Goodwill Investors’ Education initiative Goodwill’s Eagle Eyes!

Goodwill Investors’ Education initiative Goodwill’s Eagle Eyes!

Sensex sheds 2,200 points in 4 days: Investors lose Rs10.40 L Cr. Key factors spooking investors currently. FIIs sell:

The Sensex has lost 2,271.7 points or 3.7 percent in four days and the Nifty50 shed 691 points or 3.8 percent. During this period, investors have lost Rs 10.4 lakh crore of wealth as the mcap of BSE-listed companies came down to Rs 269.7 lakh crore from Rs 280 lakh crore.

Indian equity benchmarks tumbled in a volatile session on Friday, extending losses to the fourth day in a row. In these four back-to-back sessions of sell-off, the Sensex lost 2,271.7 points or 3.7 percent and the Nifty50 shed 691 points or 3.8 percent. During this period, a total of Rs 10.4 lakh crore of investor wealth was wiped out, as the market capitalisation of BSE-listed companies came down to Rs 269.7 lakh crore from Rs 280 lakh crore.

Before the continued selling, both headline indices were within one percent of their all-time highs, touched on October 19.

Concerns about earlier-than-expected tapering of the pandemic-era stimulus, the new COVID variants, expensive valuations, sustained selling by foreign investors and high crude oil prices are fuelling the latest bout of weakness in the market.

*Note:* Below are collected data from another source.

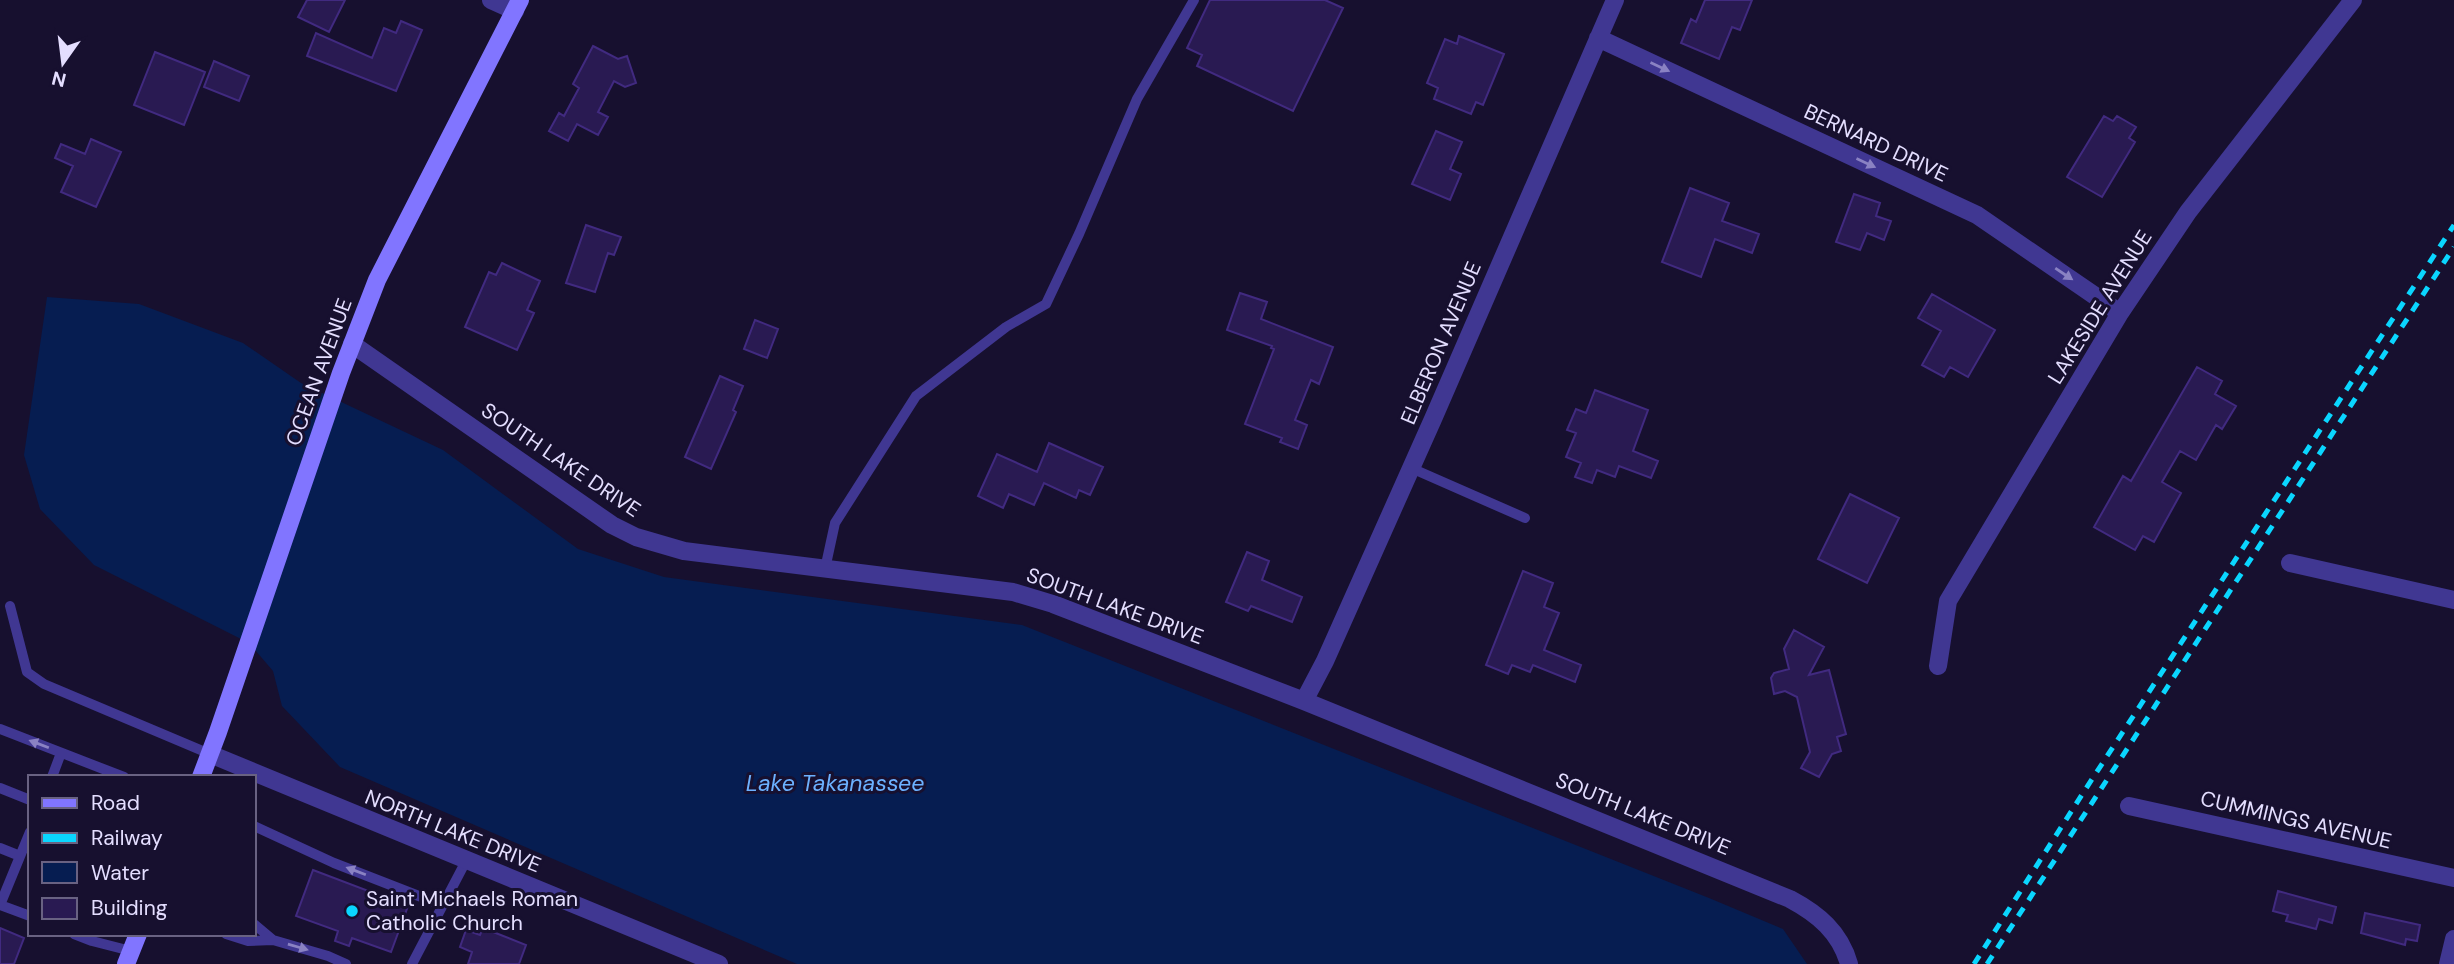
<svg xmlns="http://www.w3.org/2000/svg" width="2454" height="964" font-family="'DM Sans',sans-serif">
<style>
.water{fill:#061d51}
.building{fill:#291a52;stroke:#412a80;stroke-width:2}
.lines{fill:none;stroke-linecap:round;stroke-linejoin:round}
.lane{stroke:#403792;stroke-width:10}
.street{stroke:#403792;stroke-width:18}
.secondary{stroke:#8175ff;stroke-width:18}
.rail{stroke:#0ad6ff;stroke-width:5;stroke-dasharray:10 9;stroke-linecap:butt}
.oneway{fill:#8a82c3}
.poi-dot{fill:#0ad6ff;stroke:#17102f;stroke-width:2.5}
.labels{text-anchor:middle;stroke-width:6;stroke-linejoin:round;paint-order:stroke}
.street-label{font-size:21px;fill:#e4deff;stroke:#17102f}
.poi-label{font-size:21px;fill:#e4deff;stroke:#17102f;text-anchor:start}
.water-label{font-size:23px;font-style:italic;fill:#6cb1ff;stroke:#17102f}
</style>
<rect width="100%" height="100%" fill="#17102f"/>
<path class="water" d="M 47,297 L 139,304 L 243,343 L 301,383 L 443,450 L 578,549 L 664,577 L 1022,625 L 1709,898 L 1783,929 L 1807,964 L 797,964 L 340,767 L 282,706 L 273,671 L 249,643 L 94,565 L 40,509 L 24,455 Z"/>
<path class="building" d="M 307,0 L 345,0 L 329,32 L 298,17 Z
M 1210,0 L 1325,0 L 1343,8 L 1293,111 L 1197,66 L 1202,55 L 1187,48 Z
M 1705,0 L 1752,0 L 1740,30 L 1732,27 L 1719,59 L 1681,43 L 1691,19 L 1696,22 Z
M 401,21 L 422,30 L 396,91 L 307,56 L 316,33 L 372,58 L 384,28 L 396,33 Z
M 1459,36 L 1504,54 L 1483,105 L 1476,102 L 1471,114 L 1434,99 L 1438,88 L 1427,83 L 1445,39 L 1457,44 Z
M 593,46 L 618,59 L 627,56 L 636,83 L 625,87 L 614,81 L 598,112 L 608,117 L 598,135 L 577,124 L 568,141 L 549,131 L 559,113 L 564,116 L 579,88 L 573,84 Z
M 155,52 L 205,72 L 184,125 L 134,105 Z
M 214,61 L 249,76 L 239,101 L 204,87 Z
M 2104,116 L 2113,121 L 2117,116 L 2136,127 L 2129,138 L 2135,142 L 2102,197 L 2067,177 Z
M 1436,131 L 1462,142 L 1450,169 L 1461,174 L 1450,200 L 1412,184 Z
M 91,139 L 121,152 L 96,207 L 61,192 L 73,166 L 55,158 L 61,144 L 85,154 Z
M 1690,188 L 1729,203 L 1722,221 L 1759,234 L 1752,253 L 1715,239 L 1701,277 L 1662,262 Z
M 1854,194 L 1880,203 L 1876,216 L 1891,221 L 1884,240 L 1867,233 L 1860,250 L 1836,242 Z
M 586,225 L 621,237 L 614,255 L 608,253 L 595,292 L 566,283 Z
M 502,263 L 540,281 L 527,310 L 534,313 L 517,350 L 465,327 L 489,272 L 496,275 Z
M 1240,293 L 1267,302 L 1261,319 L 1333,347 L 1319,384 L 1311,380 L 1295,420 L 1307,425 L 1298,449 L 1280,442 L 1282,438 L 1245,424 L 1274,349 L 1271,348 L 1272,346 L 1227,330 Z
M 1932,294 L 1995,330 L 1968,377 L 1950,367 L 1944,377 L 1922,365 L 1941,331 L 1918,318 Z
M 755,320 L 778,329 L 767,358 L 744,349 Z
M 2197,367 L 2222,381 L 2215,394 L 2236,406 L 2222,429 L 2216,425 L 2196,460 L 2180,451 L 2162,482 L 2181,493 L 2154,542 L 2143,536 L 2135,550 L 2094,527 L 2123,476 L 2131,481 Z
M 720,376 L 743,386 L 733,410 L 736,412 L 711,469 L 685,457 Z
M 1595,390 L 1648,410 L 1633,451 L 1658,461 L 1651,478 L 1619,466 L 1615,477 L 1597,470 L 1592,483 L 1575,477 L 1581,463 L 1566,457 L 1576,433 L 1567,430 L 1576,409 L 1586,413 Z
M 1049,443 L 1103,467 L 1090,495 L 1079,490 L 1076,498 L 1044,483 L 1034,505 L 1009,494 L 1003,508 L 978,496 L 997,454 L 1037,472 Z
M 1850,494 L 1899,518 L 1867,583 L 1818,559 Z
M 1247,552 L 1269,561 L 1262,580 L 1302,597 L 1292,622 L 1251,606 L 1248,611 L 1226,602 Z
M 1523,571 L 1553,583 L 1544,607 L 1559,613 L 1544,650 L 1581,665 L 1575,682 L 1533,665 L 1530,672 L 1512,665 L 1508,674 L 1486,665 Z
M 1794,630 L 1824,647 L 1809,675 L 1829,670 L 1846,734 L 1837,737 L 1841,751 L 1832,754 L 1819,777 L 1801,768 L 1810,752 L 1797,697 L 1785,691 L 1774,694 L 1771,678 L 1774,673 L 1789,669 L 1784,649 Z
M 313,870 L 408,906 L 391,952 L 352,938 L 349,946 L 335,941 L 338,931 L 296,916 Z
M 2278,891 L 2336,907 L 2332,923 L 2319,919 L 2316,929 L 2286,921 L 2288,915 L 2273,911 Z
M 2365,913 L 2420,925 L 2417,941 L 2406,939 L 2405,945 L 2361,933 Z
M 0,928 L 24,938 L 14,964 L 0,964 Z
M 483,928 L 526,945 L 519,964 L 468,964 L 472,952 L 460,947 L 466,930 L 480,935 Z"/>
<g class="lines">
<path class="lane" d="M 1411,468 L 1525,518
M 825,569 L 835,523 L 916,396 L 1006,327 L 1046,304 L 1079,234 L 1137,99 L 1194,0
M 10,606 L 27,672 L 44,684 L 210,754
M 0,729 L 124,777
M 52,777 L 61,753
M 0,788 L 30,800
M 254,826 L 334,863 L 442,905
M 0,848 L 20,856
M 0,905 L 30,832
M 0,905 L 30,916
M 254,924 L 273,940 L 328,956 L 346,964
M 74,934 L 92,941 L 131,951
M 226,934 L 248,941 L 273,940
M 412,964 L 466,861"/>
<path class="street" d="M 491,0 L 515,11
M 1598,38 L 1977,215 L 2120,313
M 352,344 L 612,525 L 636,537 L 684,551 L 1013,592 L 1053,604 L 1304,701 L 1790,899 C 1818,914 1840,932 1849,964
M 2290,563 L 2454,600
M 1938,666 L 1948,601 L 2120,313 L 2188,212 L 2353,0
M 1304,701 L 1325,661 L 1433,419 L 1615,0
M 210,754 L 719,964
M 2129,806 L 2454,878
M 2448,964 L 2454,939"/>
<path class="secondary" d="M 201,777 L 218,732 L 341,373 L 377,280 L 520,0
M 126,964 L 138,934"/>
<path class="rail" d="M 1974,964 L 2083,793 L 2454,225
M 1987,964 L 2454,247"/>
</g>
<defs><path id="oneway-solid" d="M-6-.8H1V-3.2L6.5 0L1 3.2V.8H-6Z" transform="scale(1.75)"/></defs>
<g class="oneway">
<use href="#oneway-solid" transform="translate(1660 67) rotate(25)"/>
<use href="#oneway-solid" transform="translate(1866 163) rotate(25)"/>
<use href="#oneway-solid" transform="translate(2064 274) rotate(34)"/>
<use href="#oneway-solid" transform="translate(39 744) rotate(-159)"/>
<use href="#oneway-solid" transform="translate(356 871) rotate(-159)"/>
<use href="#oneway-solid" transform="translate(298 947) rotate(16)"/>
</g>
<circle class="poi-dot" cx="352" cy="911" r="7"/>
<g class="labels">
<g class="street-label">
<text transform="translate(1876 143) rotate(25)" y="7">BERNARD DRIVE</text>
<text transform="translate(2100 307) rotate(-58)" y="7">LAKESIDE AVENUE</text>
<text transform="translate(1441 343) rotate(-67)" y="7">ELBERON AVENUE</text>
<text transform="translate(319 372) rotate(-70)" y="7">OCEAN AVENUE</text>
<text transform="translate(561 460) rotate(34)" y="7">SOUTH LAKE DRIVE</text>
<text transform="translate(1115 606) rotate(20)" y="7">SOUTH LAKE DRIVE</text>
<text transform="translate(1643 814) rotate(22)" y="7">SOUTH LAKE DRIVE</text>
<text transform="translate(2296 820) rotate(13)" y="7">CUMMINGS AVENUE</text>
<text transform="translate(453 831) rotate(22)" y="7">NORTH LAKE DRIVE</text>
</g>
<g class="poi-label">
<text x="366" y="906">Saint Michaels Roman<tspan x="366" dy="24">Catholic Church</tspan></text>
</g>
<g class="water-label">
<text x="835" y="791">Lake Takanassee</text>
</g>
</g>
<rect x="28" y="775" width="228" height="161" fill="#17102f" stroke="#696282" stroke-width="2"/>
<rect x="42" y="798" width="35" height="10" fill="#8175ff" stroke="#696282" stroke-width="2"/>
<text x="91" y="810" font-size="21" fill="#e4deff">Road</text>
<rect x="42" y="833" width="35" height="10" fill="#0ad6ff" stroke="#696282" stroke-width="2"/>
<text x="91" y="845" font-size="21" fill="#e4deff">Railway</text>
<rect x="42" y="862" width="35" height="21" fill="#061d51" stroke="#696282" stroke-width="2"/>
<text x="91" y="880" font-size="21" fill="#e4deff">Water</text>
<rect x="42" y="898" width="35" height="21" fill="#291a52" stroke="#696282" stroke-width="2"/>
<text x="91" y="915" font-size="21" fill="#e4deff">Building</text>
<g transform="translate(63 63) rotate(194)" stroke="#17102f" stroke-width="5" paint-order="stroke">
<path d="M0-5L12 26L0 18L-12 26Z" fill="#e4deff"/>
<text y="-10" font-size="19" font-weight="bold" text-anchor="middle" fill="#e4deff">N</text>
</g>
</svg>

Here are some of the key factors behind the weakness on Dalal Street:

Higher interest rates: The markets have been staring at long impending policy normalisation across the globe. The question is: How soon will it happen? Hawkish comments by Federal Reserve officials and data showing accelerating inflation around the globe have once again sent investors assessing as to how soon before central banks hike rates and taper massive bond buys.

The US central bank has already announced an end to its massive bond-buying programme and paved the way for three 25-bps rate hikes by the end of 2022, citing uncomfortably high inflation. The Bank of England has already become the first major central bank to hike key rates.

Less liquidity in global markets could reduce allocations by foreign investors to markets, including India.

Foreign fund outflows: Foreign institutional investors have net sold Indian equities worth Rs 8,791 crore ($1.2 billion) so far in 2022. In the October-December period, they withdrew a net Rs 38,521 crore ($5.1 billion) from Indian shares, provisional exchange data shows.

Overheated valuations: Many experts have been warning of Indian equities’ valuations soaring to uncomfortable levels. Last year, several foreign brokerages and even the RBI have flagged expensive valuations. Until late October 2021, the Indian market had seen a near one-sided rally driven by liquidity.

COVID: The new variants of COVID-19 continue to worry investors globally about its repercussions on businesses the world over. Though there is a fall in new infections in many parts of the country, it is still now clear whether the recently imposed restrictions will continue going forward. Late last year, authorities in several states brought back restrictions in a bid to curb the spread of the Omicron variant of COVID.

Crude: Though crude oil has receded from its recent peaks, it is still up more than 10 percent for the year. Brent crude futures — a global benchmark — are currently hovering near the  $87 a barrel mark. Morgan Stanley has raised its Brent price forecast to $100/bbl for the second half of 2022. India meets the lion’s share of its oil requirement through imports.

Inflation: Higher price increases across the globe fuel concerns about interest rate hikes and policy normalisation. Most central banks have said that high inflation is temporary, but many investors believe that price increases are unlikely to subside anytime soon. Many businesses are already struggling against higher raw material prices despite taking price hikes.